Crossing the Bosnia Rally finish line feels almost as surreal as completing Hellas. I can’t feel my hands, my legs are black and blue, my back is on fire, and the bike is all banged up – fried clutch and mangled levers – yet, I can’t wipe the biggest grin off my face. After yesterday’s 350- kilometer stage, today was going to be an easier, fun day… and it turned out to be anything but easy, at least for me and Lucy.
Kicking the last rally day off with a mass convoy to the start line, we started on some flowing forest tracks and gravel roads. Then, the going got tough: rally riders were sent up a slippery mountainside. We got thrown right into the deep end negotiating a steep, deeply rutted single track littered with loose rocks and babyhead boulders. I barely made it up the first incline, and I could feel the clutch wasn’t doing too good. Then, after dumping the bike on the rocks for the third or fourth time, I couldn’t get it started again. Poor Lucy was coughing and spluttering, but the engine just wouldn’t tick over. I thought that was the end of my rally: stuck on a single track somewhere on a mountain with a dead bike.

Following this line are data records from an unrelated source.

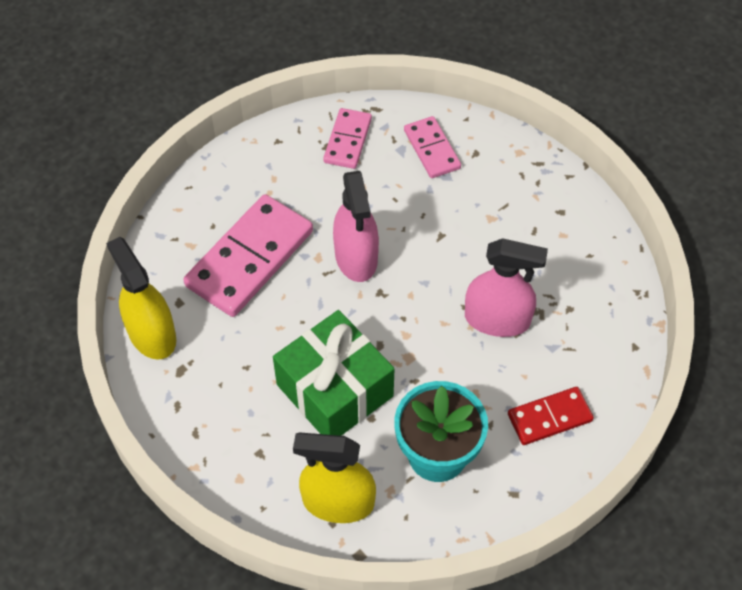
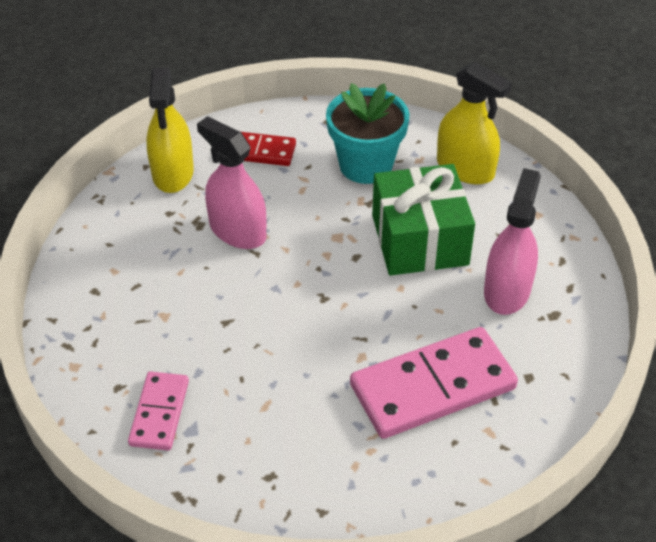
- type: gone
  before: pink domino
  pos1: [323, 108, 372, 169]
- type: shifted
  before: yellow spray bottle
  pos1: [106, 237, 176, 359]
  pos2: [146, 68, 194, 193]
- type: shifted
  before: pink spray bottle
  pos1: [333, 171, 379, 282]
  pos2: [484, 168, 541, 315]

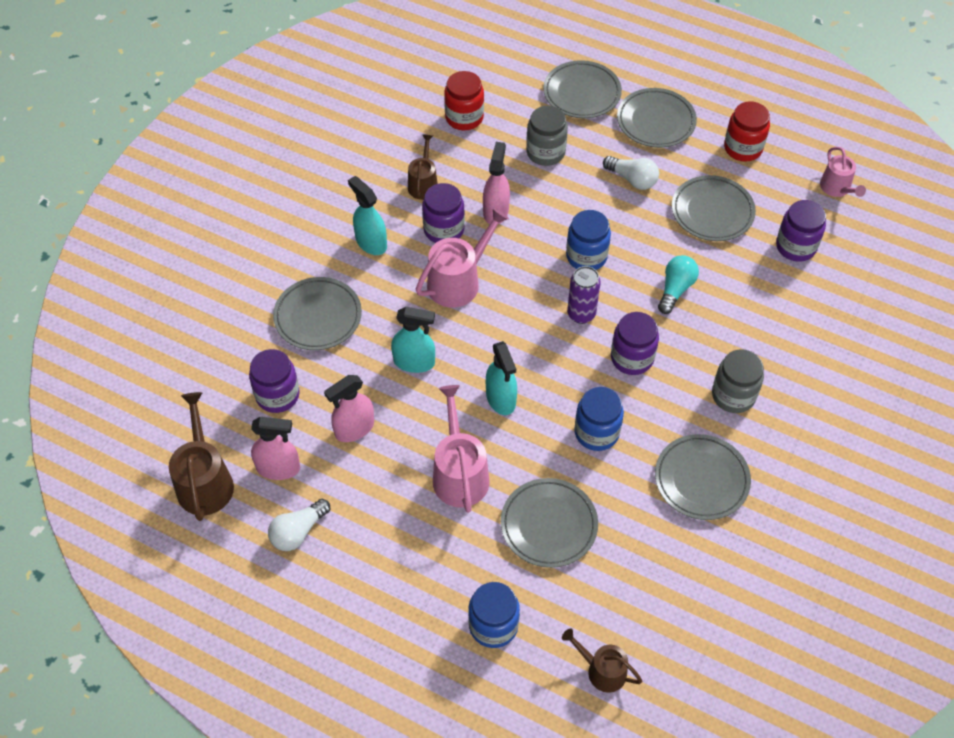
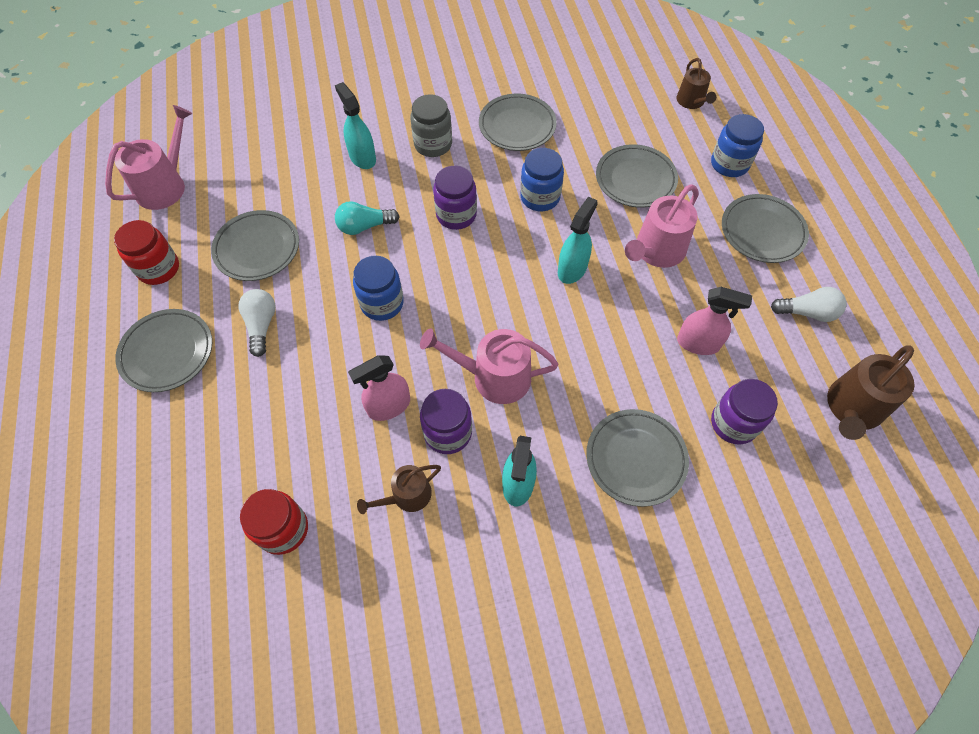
- type: gone
  before: pink spray bottle
  pos1: [251, 417, 300, 480]
- type: gone
  before: grey jar
  pos1: [526, 106, 568, 166]
- type: gone
  before: purple can
  pos1: [567, 266, 601, 324]
- type: gone
  before: purple jar
  pos1: [776, 200, 826, 262]
- type: shifted
  before: turquoise spray bottle
  pos1: [391, 307, 435, 373]
  pos2: [335, 82, 376, 169]
- type: shifted
  before: grey plate
  pos1: [543, 60, 622, 118]
  pos2: [722, 194, 809, 263]
- type: scaled
  before: pink watering can
  pos1: [820, 147, 866, 197]
  pos2: [105, 105, 192, 210]
  scale: 1.61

Then it dawned on me that since I’d dropped the bike several times already, I might have flooded the airbox. Sure enough, when I took the cover off, a good half a liter of petrol poured out. I dried the airbox out, wrung out the air filter, and the bike started right up – at that moment, the roar of Lucy’s engine was the most beautiful sound on Earth. Huge thanks to Nick, the South African – German rider who came back to see if I was OK, helped me push the bike off the track, and stuck around for morale while I caught my breath and figured out the airbox deal!

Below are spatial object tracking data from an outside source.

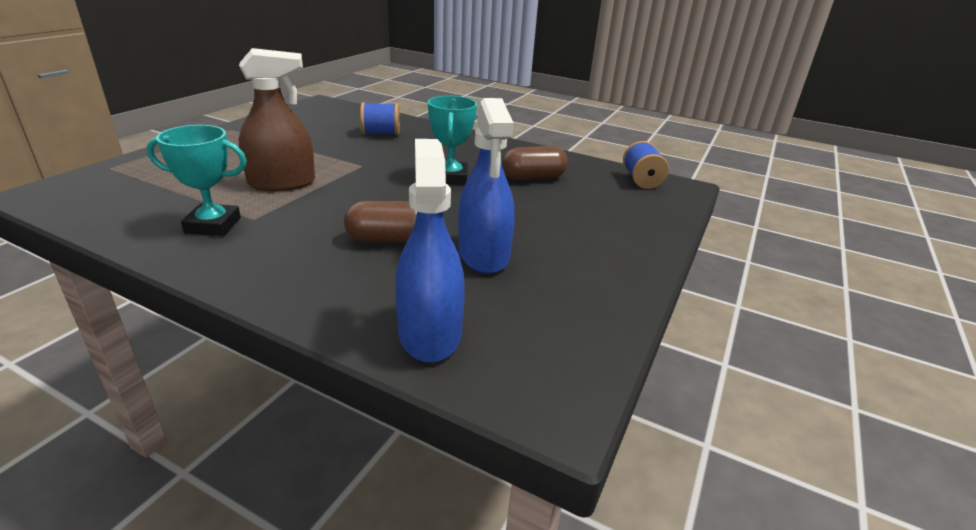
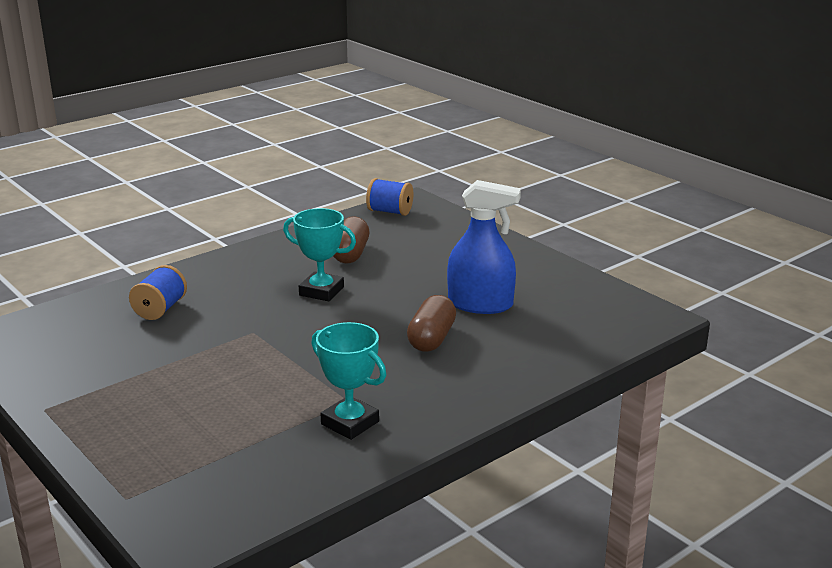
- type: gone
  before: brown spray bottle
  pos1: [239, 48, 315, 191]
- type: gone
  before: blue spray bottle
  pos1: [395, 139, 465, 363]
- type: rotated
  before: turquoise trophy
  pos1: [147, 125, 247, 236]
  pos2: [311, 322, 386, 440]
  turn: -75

The clutch was just about done, however, so I decided to skip Stage 2 and bail mid-way. I still have to make it to Sarajevo tomorrow, and being stranded in the tiny Bosnian town of Kupres just didn’t seem like a great idea.

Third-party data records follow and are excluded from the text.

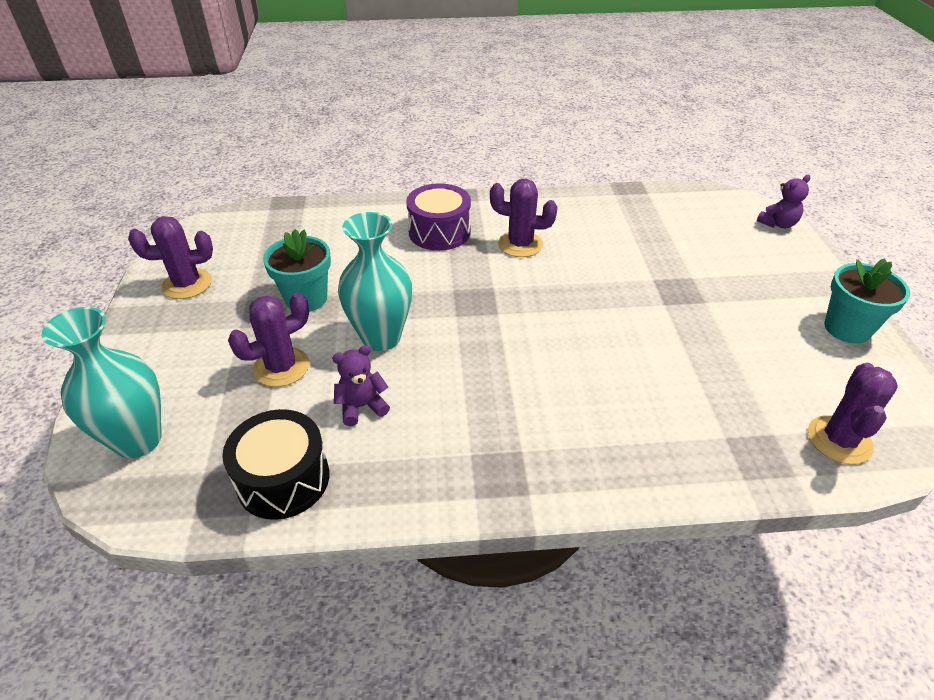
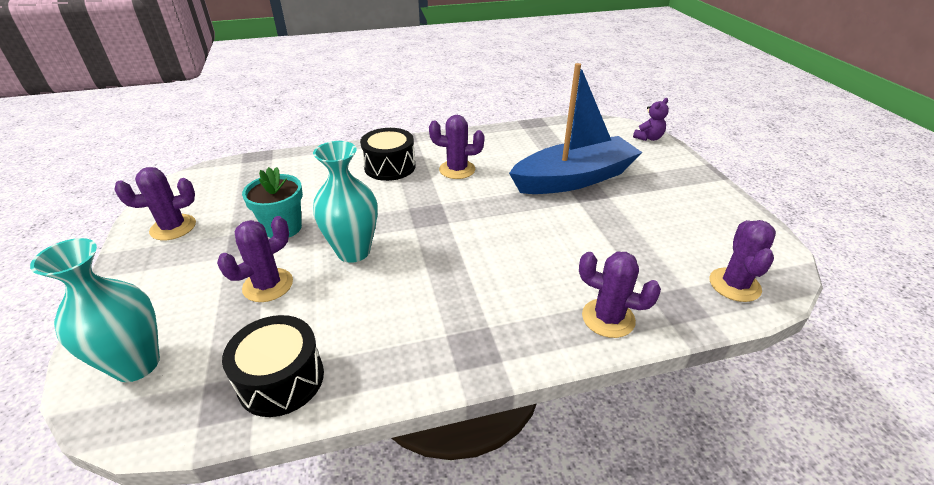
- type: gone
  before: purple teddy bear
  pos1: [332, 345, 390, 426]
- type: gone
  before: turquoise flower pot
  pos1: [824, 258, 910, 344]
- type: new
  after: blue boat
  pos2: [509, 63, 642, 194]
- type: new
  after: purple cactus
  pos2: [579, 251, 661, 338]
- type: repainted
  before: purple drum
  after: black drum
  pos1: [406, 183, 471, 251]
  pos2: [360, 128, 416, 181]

Coming back to the bivoauc, I handed my time card in, parked the bike, and realized it was all over. It’s always a strange feeling after completing a rally – on the one hand, you’re happy you survived; on the other, it’s almost like the rally blues are already setting in as you watch the bivouac mechanics pack up and other riders leave one by one.
I still can’t wrap my head around how insanely beautiful Bosnia is, and how lucky I am to have had the opportunity to ride the Bosnia Rally. It’s not for the faint of heart, it pushes you way, way out of your comfort zone, it rewards you with stunning views and, most importantly, amazing company.